Ezralow ends dance series on high note


Every now and then a performance comes along that restores one's faith in modern dance. The final event of the Baltimore Museum's Off the Walls series, featuring the extraordinary talents of Daniel Ezralow along with Ann Carlson, Frey Faust, Lisa Giobbi, Timothy Harding, Oguri, Peter Pucci, Tero Saarinen and Morleigh Steinberg, was one of those moments.

Mr. Ezralow, noted for his unconventional choreography with groups such as Momix and ISO, and his group of artists performed 12 works that were varied and often astounding. Mr. Ezralow's dances, three duets featuring Ms. Steinberg, went from the ridiculous pratfalls in "Hoover Hallucinations" through the dead-eyed view of marriage in "I Do" to the sublime soaring in the closing work, an excerpt from "Night Thoughts."

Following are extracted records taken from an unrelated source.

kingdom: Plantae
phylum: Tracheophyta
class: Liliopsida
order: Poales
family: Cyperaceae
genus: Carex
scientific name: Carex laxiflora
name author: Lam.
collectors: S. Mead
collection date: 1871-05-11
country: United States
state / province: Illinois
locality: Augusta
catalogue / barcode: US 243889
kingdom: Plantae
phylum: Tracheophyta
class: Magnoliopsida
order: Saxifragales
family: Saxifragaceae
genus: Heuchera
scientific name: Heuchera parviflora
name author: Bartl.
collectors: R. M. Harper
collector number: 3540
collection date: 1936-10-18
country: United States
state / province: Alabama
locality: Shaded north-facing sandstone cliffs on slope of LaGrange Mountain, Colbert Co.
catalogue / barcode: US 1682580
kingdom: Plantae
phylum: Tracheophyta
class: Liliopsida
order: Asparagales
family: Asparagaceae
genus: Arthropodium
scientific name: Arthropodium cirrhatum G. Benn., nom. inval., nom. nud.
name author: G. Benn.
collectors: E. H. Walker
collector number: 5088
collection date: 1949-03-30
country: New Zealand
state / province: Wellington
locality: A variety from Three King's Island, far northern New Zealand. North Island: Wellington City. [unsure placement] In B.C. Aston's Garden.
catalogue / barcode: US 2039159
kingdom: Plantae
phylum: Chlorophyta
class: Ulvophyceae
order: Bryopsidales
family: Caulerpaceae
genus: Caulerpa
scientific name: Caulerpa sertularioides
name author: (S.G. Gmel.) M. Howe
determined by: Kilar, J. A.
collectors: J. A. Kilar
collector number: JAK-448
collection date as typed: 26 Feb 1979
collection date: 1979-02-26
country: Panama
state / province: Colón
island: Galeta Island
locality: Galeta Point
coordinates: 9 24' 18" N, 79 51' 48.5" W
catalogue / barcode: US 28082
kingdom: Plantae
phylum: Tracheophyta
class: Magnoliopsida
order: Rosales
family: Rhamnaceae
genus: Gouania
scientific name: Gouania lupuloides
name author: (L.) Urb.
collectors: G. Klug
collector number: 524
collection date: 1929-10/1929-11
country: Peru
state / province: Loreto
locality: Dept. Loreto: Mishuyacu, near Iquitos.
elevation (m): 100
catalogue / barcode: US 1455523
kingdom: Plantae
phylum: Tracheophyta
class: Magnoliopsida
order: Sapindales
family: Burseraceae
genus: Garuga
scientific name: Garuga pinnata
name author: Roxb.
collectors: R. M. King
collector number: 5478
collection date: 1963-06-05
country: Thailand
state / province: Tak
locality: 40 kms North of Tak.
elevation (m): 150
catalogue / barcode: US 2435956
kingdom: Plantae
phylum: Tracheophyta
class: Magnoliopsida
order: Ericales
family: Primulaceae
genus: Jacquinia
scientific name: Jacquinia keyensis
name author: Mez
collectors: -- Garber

The charismatic Mr. Saarinen brilliantly performed "B 12," which was choreographed for the artist by Finnish choreographer Jorma Uotinen. "B 12" expertly blended elements of classical technique and imagery with Japanese theatrical sensibilities. Mr. Saarinen's attention to detail and strong musical acumen as he presented his dichotomy of grace and clumsiness was awe-inspiring and brought cheers from the audience.

"Fall from Grace" had the audience holding its collective breath as Ms. Giobbi and Mr. Harding were suspended above the audience on a trapeze. Moving to one of Puccini's arias, the couple slowly and artfully draped their bodies across the bar, until Ms. Giobbi literally slid down the ropes, across Mr. Harding's body and was held suspended horizontally by her partner's hands on her hips before gently slipping to the floor.

Ms. Giobbi's solo, "Falling Angel," was another work where our imagination was stretched. Ms. Giobbi, harnessed to a large black backdrop, gave the illusion of floating in space. As she slowly arched and stretched her limbs, Ms. Giobbi effectively created the terrifying image of her body being hurled headlong through space.

The intricate blending of Indonesian dance and yoga movements -- limber movements and one-legged balances -- was the focal point in Frey Faust's work, "Quest."

Baltimore native Peter Pucci presented the opening work, "Rapt," a humorous streetwise dance redolent with hand gestures and attitudes, and "Sing," a physical interpretation of the title. Ann Carlson's provocative "Visit Woman Move Story Cat Cat Cat" and her boisterous auction/revival, "Sold," rounded out the evening.

The only complaint one could have was that this group performed only once in Baltimore.